Can I force myself to coexist?
Smile dryly while we reminisce
about follies and counterfeit experience?
Open my mouth, unhinge this kiss, detach my jaw,
let the desperation crawl out from the depths
of petty quips, a lack of definite intent.
Excuse me while I interject.
This skeleton of words and wit
has made a specimen transmit
a conversation laid to rest.

Jess Meoni is a graphic designer and community activist from Scranton. She is the editor of Ruthless Zine, a monthly rock n’ roll inspired publication as well as A Rocky Glen of the Mind, a poetry collection.

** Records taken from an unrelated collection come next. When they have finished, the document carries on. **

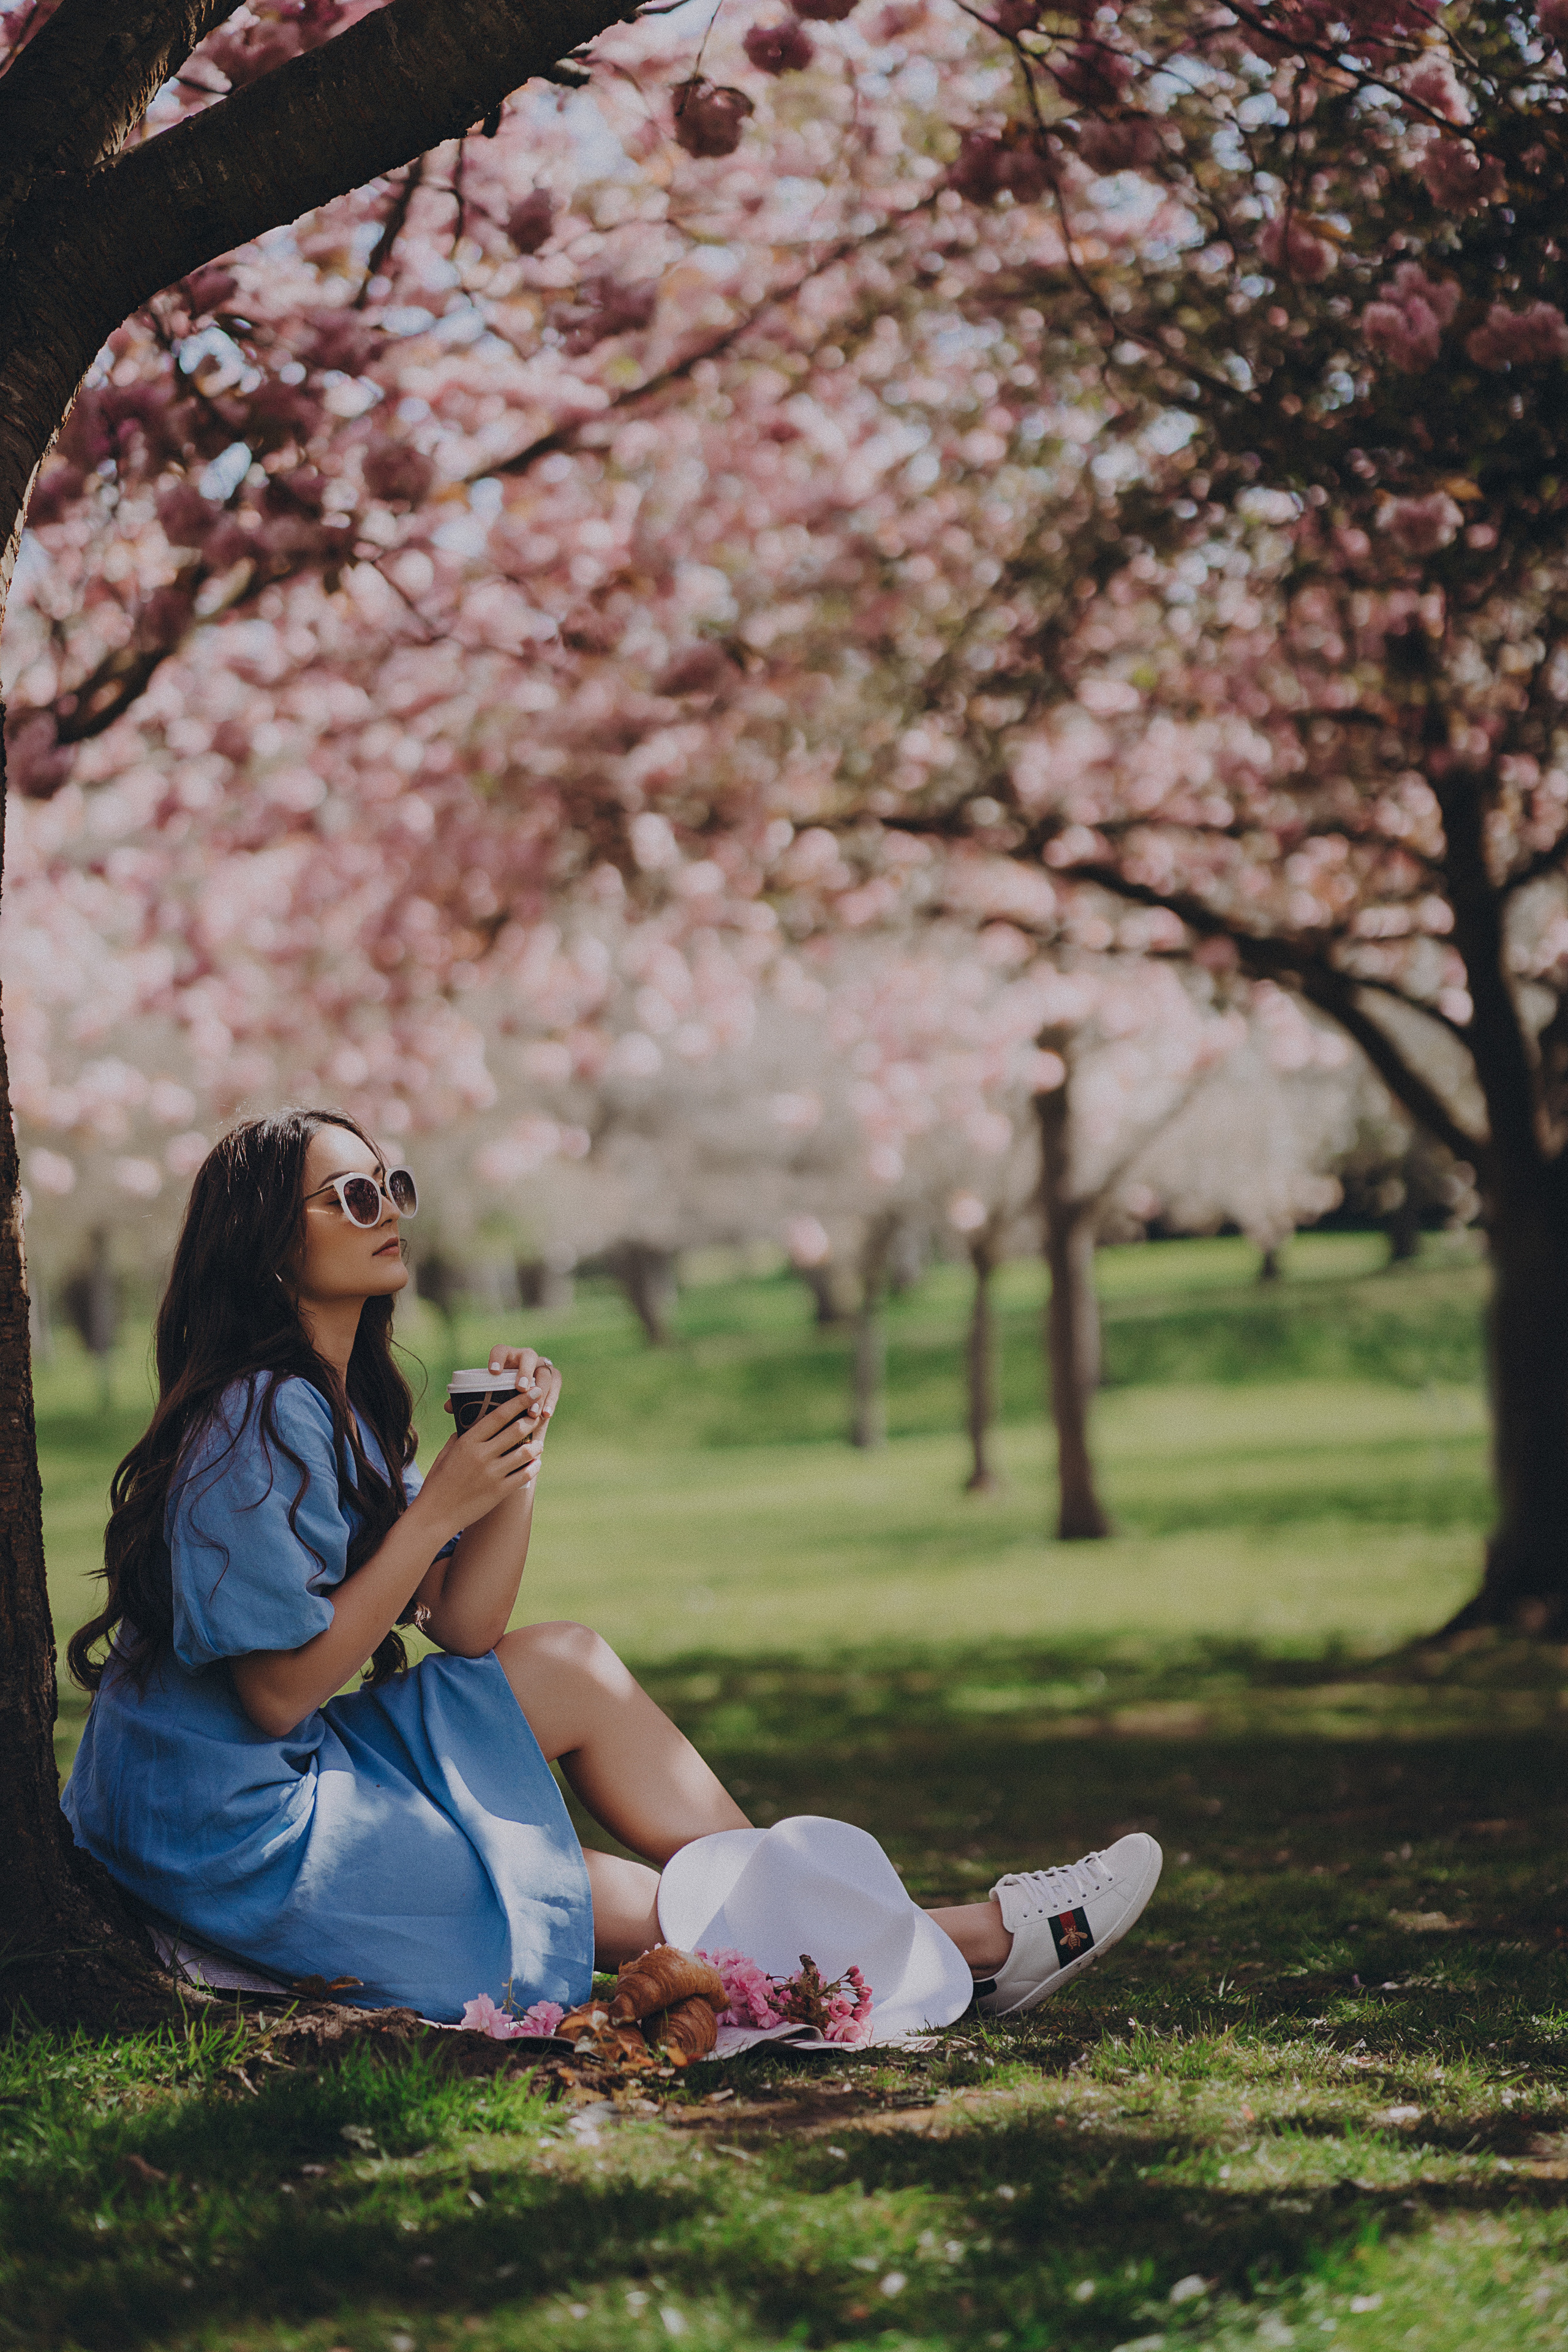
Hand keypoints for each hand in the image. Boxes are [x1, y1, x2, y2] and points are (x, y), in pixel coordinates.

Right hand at [418, 1382, 544, 1533]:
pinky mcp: (499, 1492)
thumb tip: (471, 1424)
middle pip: (516, 1430)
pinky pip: (524, 1475)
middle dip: (532, 1419)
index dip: (519, 1402)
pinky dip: (533, 1466)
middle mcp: (481, 1455)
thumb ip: (460, 1437)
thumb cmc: (438, 1483)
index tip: (533, 1393)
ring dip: (536, 1445)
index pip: (499, 1415)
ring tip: (539, 1443)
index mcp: (467, 1442)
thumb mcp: (446, 1454)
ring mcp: (492, 1474)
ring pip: (525, 1453)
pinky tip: (535, 1463)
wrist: (435, 1515)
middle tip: (540, 1414)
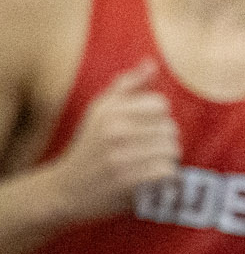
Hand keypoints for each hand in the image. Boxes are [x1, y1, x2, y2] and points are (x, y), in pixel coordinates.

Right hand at [54, 62, 178, 219]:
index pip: (160, 105)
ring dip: (167, 158)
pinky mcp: (128, 182)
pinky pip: (168, 171)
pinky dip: (166, 177)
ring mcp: (121, 157)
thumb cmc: (89, 145)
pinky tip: (154, 178)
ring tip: (152, 163)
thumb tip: (151, 63)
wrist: (64, 189)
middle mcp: (115, 132)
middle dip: (164, 140)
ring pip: (172, 149)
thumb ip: (128, 85)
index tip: (145, 128)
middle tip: (149, 149)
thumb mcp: (100, 110)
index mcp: (110, 112)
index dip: (157, 118)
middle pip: (170, 128)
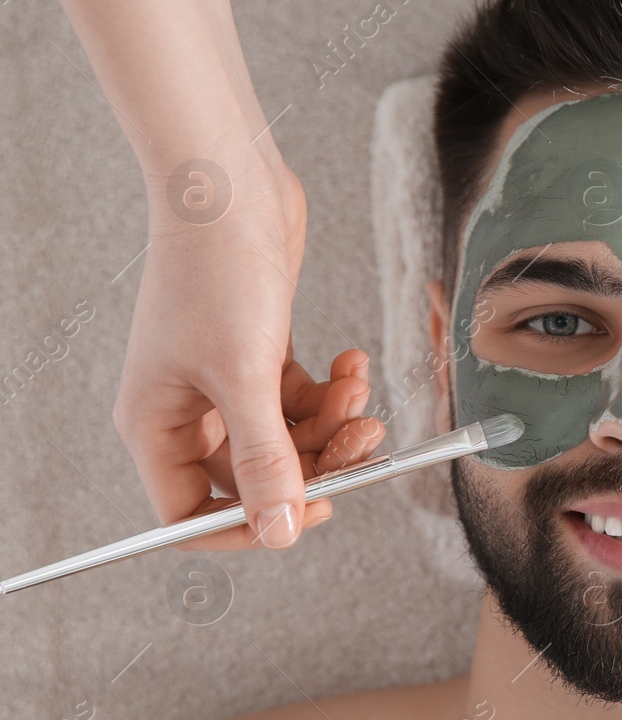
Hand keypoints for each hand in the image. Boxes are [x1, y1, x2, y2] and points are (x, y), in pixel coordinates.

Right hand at [114, 156, 383, 549]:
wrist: (230, 187)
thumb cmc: (219, 273)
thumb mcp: (246, 377)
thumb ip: (265, 460)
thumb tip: (279, 532)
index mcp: (156, 427)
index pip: (193, 514)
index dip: (253, 523)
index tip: (315, 510)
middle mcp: (186, 410)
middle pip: (257, 477)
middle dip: (318, 462)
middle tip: (367, 437)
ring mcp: (224, 382)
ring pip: (290, 439)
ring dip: (334, 423)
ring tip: (361, 391)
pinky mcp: (260, 354)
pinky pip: (302, 401)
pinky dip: (333, 391)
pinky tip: (353, 363)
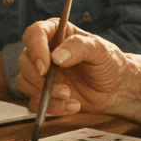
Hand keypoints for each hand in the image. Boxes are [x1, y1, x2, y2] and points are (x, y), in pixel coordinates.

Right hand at [17, 20, 134, 114]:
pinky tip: (72, 106)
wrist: (116, 89)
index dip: (35, 50)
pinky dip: (52, 107)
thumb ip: (79, 47)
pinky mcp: (43, 92)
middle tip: (65, 89)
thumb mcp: (100, 50)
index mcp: (56, 33)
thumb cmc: (109, 63)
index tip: (45, 67)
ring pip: (25, 82)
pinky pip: (33, 101)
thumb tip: (57, 56)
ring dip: (46, 95)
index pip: (34, 34)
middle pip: (25, 61)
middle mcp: (45, 51)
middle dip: (41, 79)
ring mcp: (42, 73)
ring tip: (70, 98)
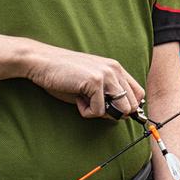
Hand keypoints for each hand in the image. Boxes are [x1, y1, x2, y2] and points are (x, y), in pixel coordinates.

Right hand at [24, 43, 143, 118]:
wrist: (41, 62)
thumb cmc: (63, 75)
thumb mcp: (90, 86)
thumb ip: (107, 97)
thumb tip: (119, 116)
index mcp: (116, 68)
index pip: (138, 94)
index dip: (127, 108)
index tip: (110, 111)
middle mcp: (115, 69)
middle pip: (131, 106)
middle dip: (113, 113)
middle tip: (93, 106)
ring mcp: (107, 74)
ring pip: (121, 110)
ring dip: (102, 113)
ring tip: (85, 101)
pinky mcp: (95, 81)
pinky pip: (99, 111)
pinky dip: (86, 112)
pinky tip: (76, 98)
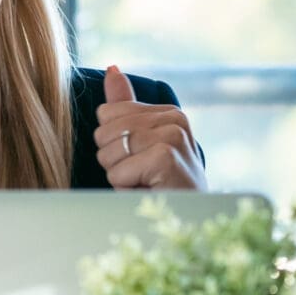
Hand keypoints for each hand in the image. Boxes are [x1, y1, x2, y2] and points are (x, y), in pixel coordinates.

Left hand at [95, 66, 203, 189]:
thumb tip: (111, 68)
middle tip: (142, 177)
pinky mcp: (165, 158)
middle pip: (104, 131)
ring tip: (146, 186)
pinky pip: (117, 172)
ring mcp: (172, 137)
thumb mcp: (143, 144)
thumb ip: (125, 106)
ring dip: (120, 178)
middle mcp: (174, 118)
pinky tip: (149, 193)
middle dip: (114, 161)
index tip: (140, 161)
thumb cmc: (163, 188)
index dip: (114, 145)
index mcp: (168, 112)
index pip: (107, 113)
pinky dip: (125, 190)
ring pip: (108, 152)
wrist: (191, 226)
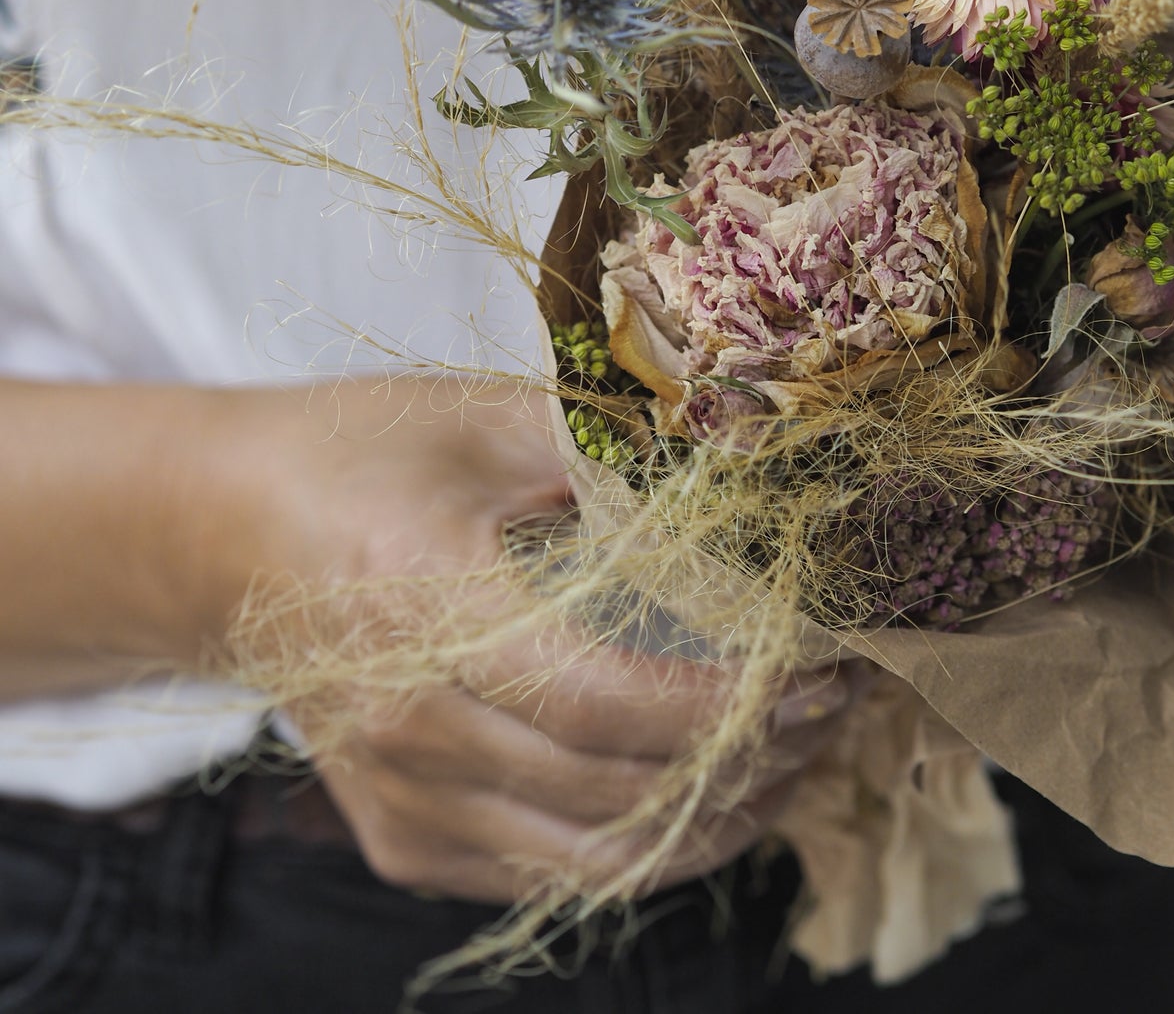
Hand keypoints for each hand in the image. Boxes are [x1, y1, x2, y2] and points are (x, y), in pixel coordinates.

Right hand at [208, 374, 851, 901]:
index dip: (729, 704)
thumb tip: (739, 447)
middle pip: (615, 800)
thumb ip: (604, 438)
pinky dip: (636, 851)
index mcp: (429, 618)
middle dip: (749, 765)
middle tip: (833, 709)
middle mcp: (410, 734)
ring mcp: (400, 802)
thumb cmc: (355, 459)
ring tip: (793, 766)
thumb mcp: (478, 416)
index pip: (610, 707)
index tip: (819, 669)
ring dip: (710, 827)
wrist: (221, 534)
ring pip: (590, 867)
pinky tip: (701, 795)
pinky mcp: (400, 836)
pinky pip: (541, 876)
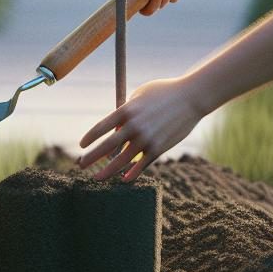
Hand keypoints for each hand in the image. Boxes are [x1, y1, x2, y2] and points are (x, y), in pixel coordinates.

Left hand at [76, 76, 202, 181]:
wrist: (191, 97)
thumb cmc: (165, 92)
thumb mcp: (142, 94)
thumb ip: (128, 110)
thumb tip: (118, 130)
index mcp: (127, 110)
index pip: (102, 127)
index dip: (90, 137)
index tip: (82, 145)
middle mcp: (134, 126)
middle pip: (107, 146)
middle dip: (91, 157)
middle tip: (80, 164)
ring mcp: (146, 139)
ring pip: (121, 161)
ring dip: (107, 171)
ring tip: (96, 177)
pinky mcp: (158, 148)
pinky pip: (141, 165)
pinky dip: (131, 173)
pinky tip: (124, 179)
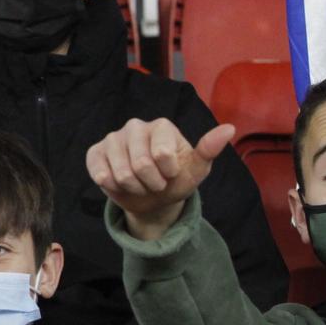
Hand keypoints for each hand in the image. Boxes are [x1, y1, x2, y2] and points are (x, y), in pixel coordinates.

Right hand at [86, 118, 235, 241]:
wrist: (151, 198)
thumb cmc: (176, 180)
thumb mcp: (196, 169)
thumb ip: (209, 149)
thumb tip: (229, 128)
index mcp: (161, 126)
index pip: (163, 154)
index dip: (168, 174)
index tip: (171, 173)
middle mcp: (135, 126)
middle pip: (140, 165)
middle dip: (150, 183)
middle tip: (155, 183)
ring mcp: (113, 138)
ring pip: (120, 173)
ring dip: (133, 188)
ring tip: (139, 184)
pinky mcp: (95, 152)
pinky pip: (99, 172)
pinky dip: (111, 185)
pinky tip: (118, 183)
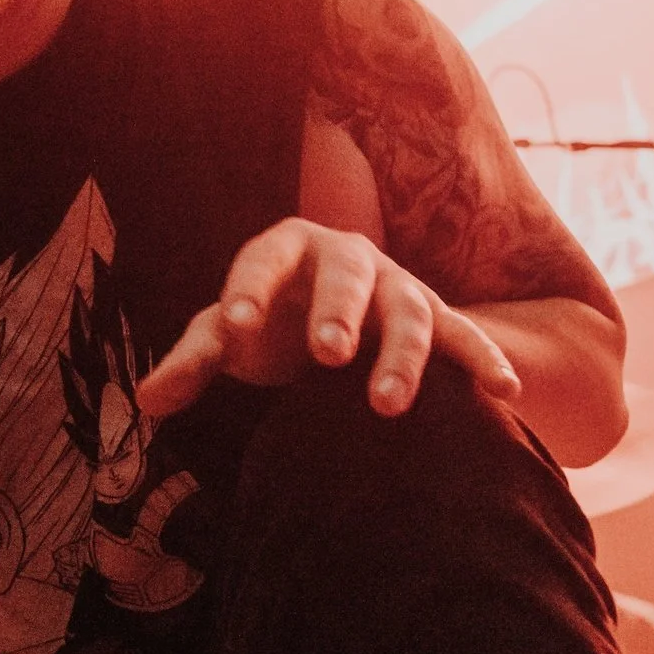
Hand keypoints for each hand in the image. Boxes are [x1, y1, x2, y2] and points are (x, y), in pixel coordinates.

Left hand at [138, 219, 520, 420]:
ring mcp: (397, 286)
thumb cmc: (273, 325)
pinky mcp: (437, 318)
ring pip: (408, 309)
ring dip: (402, 354)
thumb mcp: (232, 338)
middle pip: (346, 274)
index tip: (236, 330)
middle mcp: (347, 258)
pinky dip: (485, 361)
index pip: (263, 257)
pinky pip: (464, 336)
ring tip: (387, 405)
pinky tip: (505, 393)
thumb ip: (195, 360)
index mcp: (286, 248)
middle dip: (339, 312)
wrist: (337, 318)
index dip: (250, 289)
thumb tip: (148, 401)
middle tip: (329, 355)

She is the organizer of the Scranton Zine Fest, an annual art and literature festival, Grrrls Night, a women’s-only mic night, and a contributor of NEPA Scene.

Giving

Anonymous

I keep giving my all to people who only ever take.
I put myself aside to make sure that they don’t break.
I’ve lost myself in people who’ve never truly cared.
And put my love in someone who was never really there.
I walk around the world with my heart upon my sleeve.
But I’ve let so many people in, just to watch them leave.
I’ve learned that maybe what I’m fighting for isn’t meant to be.
And the people that I’m loving just aren’t capable of loving me.
Now I tend to cling to people only to find myself pushing them away.
I try to make them go before they realize on their own that they don’t want to stay.
So I’m stuck here now to figure out exactly what to do
Because at the end of the day, still all I want, is for them to love me too.

The writer of this poem wishes to remain anonymous and is from Scranton, Pa.